I correctly predicted the winner of 224 seats, which is a prediction rate of about 72.4%, I got 84 incorrect. Most of these misses came out of the growth of the NDP explosion in Quebec. I did not expect the Liberals, Conservatives and Bloc to collapse so totally to the orange crush. The disintegration of the Liberals in Ontario also hurt my prediction. If you exclude Quebec my numbers are probably more in the 85+% range.
It’s not my best prediction to date, but it’s not terrible either, in my opinion.
Tomorrow morning Stephen Harper will announce his new cabinet. I cannot talk about something that hasn’t happened yet but I wish to raise a concern about the cabinet process in Canada. Canada has the largest cabinet. Canada does not have a government with any greater needs than Britain, France or the United States. We have a large number of ministers to meet regional needs of our politics.

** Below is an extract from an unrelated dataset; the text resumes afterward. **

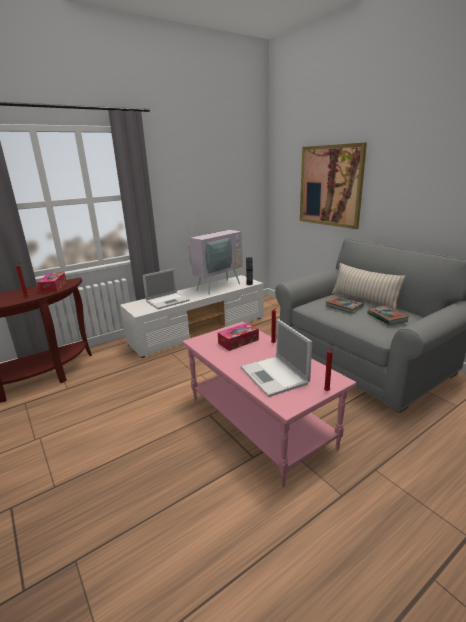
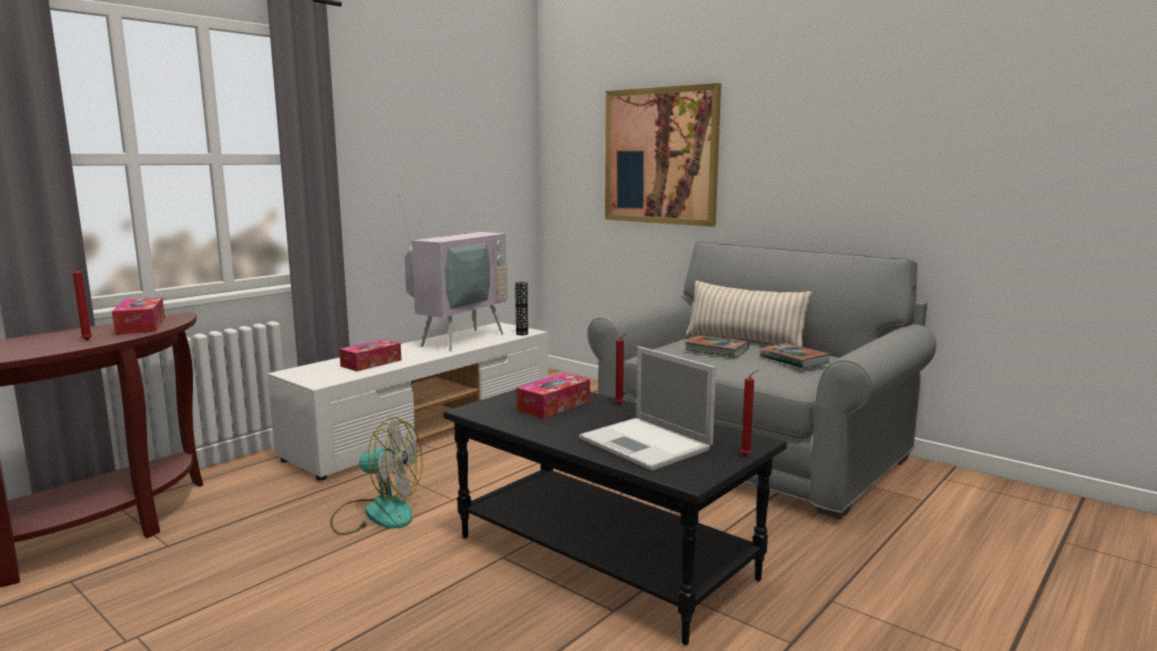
camera: 15 degrees left, 10 degrees down
laptop [142,269,189,309] -> tissue box [339,339,401,371]
pink coffee table [182,322,357,486] -> black coffee table [443,389,787,645]
none -> fan [330,417,423,535]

Most of our ministers are not selected because of great competencies in their area of responsibility. No, they are chosen because they are from a particular group or region. The Conservatives only have five members from the province of Quebec. Even though many of them don’t deserve to be in cabinet as many as three will probably be in cabinet so the province may be represented. The one PEI MP for the Conservatives will be in cabinet, for sure.
Regional balance, gender balance and ethnicity should not be considerations for building a cabinet. I understand why it is, we’re a very regional nation, and the cabinet is used to try to represent the whole of the country. I would much prefer fifteen competent, capable ministers from one province than lightweights for token representation of various provinces and groups.